The decision to pull the plug on the therapy came only four months after a clinical trial evaluating of JCAR015 was halted for the second time following patient deaths. In November, the trial was halted after the report of two deaths. It had previously been halted in the summer of 2016 following the deaths of three patients, but was cleared to resume by the U.S. Food and Drug Administration within days of the incident. All five patients suffered from cerebral edemas. The trial included adult patients with relapsed or refractory B cell acute lymphoblastic leukemia.

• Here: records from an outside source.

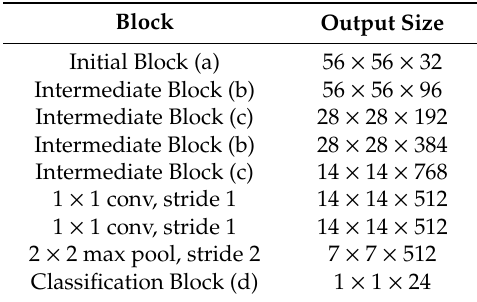
Algorithm 1. Learning Rate Schedule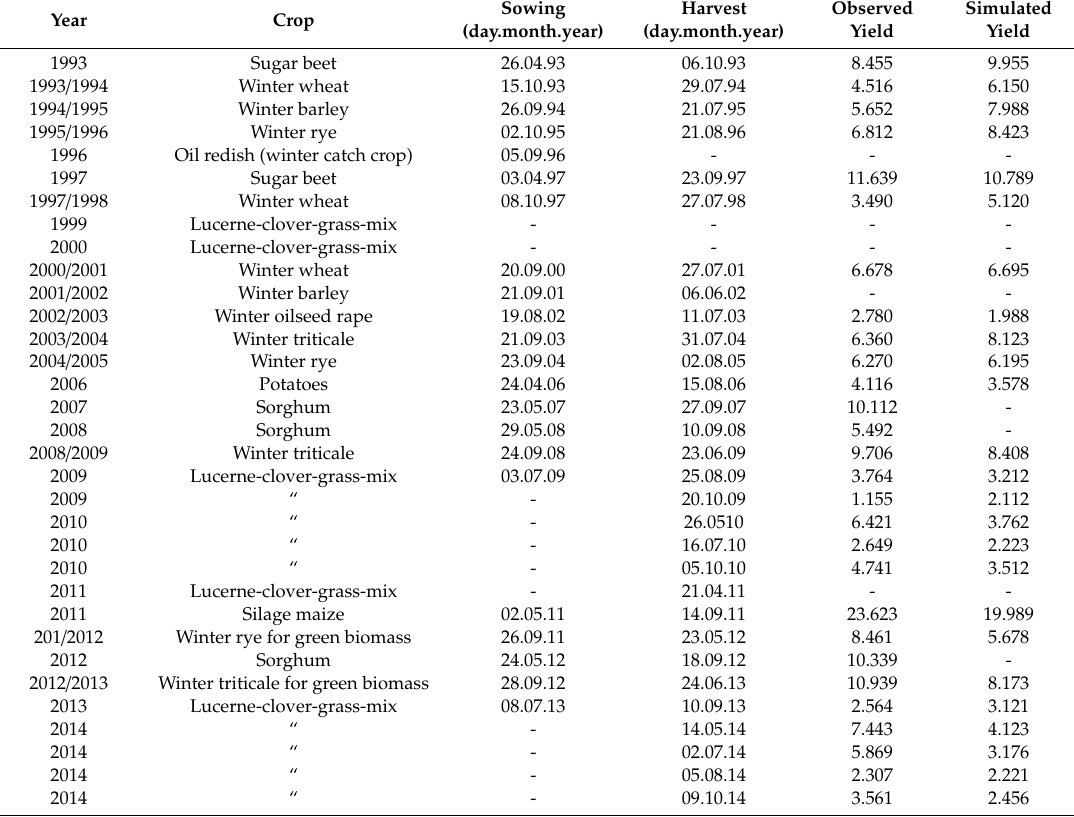
Sowing Harvest Observed Simulated (day.month.year) (day.month.year) Yield Yield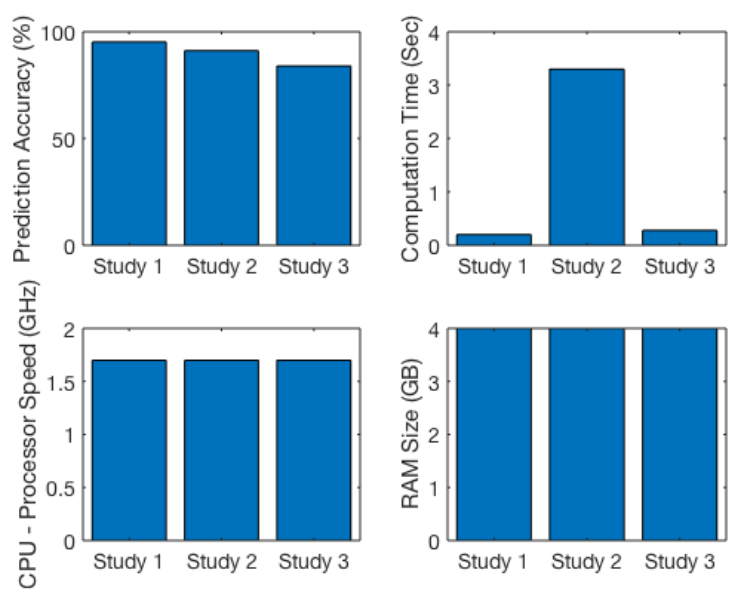
Figure 7. Influence of computer processor speed (CPU) and memory capacity (random-access memory (RAM) size) on prediction accuracy and computation time for Study 1, Study 2, and Study 3 (this study) shown in Table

The July deaths sparked a class action lawsuit that alleges the company violated federal securities law. The lawsuit, filed in July alleges Hans Bishop, Juno’s chief executive officer, and the company, did not inform investors of a patient death in a Phase II trial of its lead drug.
In its statement, Juno said it does believe there is a future for JCAR015, but that would require the establishment of preliminary safety and dose levels in a Phase I trial, which makes it unlikely.In a statement on Wednesday, Juno Chief Executive Officer Hans Bishop called the past year a “year of progress and learning for Juno and the cancer immunotherapy field.”
“We remain committed to developing better treatments for patients battling ALL and believe an approach using our defined cell technology is the best platform to pursue. We intend to begin a trial with a defined cell product candidate in adult ALL next year. We look forward to sharing detailed data supporting our learnings from the ROCKET trial at an upcoming scientific conference,” Bishop said in a statement.
As Juno shelves its JCAR015, the company will turn its attention to another experimental treatment, JCAR017, CD19-directed CAR T cell product candidates, for the treatment of diffuse large B cell lymphoma. The therapy has shown promise in early-stage trials, the company said, with 60 percent of patients showing a complete response to the treatment. However, the company is way behind rivals Kite Pharma and Novartis in the race to be the first to have an approved CAR-T therapy. Kite anticipates filing for regulatory approval following an announcement earlier this week that its lead CAR-T candidate axicabtagene ciloleucel (previously referred to as KTE-C19) for diffuse large B-cell lymphoma met its primary endpoints in a critical study.
JCAR017 received breakthrough therapy designation from the FDA for the treatment of patients with relapsing and remitting aggressive large B-cell non-Hodgkin’s Lymphoma, including DLBCL.
Bishop said the company remains optimistic about the future of JCAR017 and the other products in its pipeline.
“We expect 2017 will be a data-rich year of key insights, based on up to 20 ongoing trials by year end, and we plan to present data from these trials as appropriate throughout the year,” Bishop said.
Chimeric Antigen Receptor T-Cell Therapies (CAR-T) are engineered in a laboratory to recognize a specific antigen in a cell and then administered into a cancer patient. The CAR-T cells should, if all goes as planned, multiply within the body and target the antigen and eliminate the threat.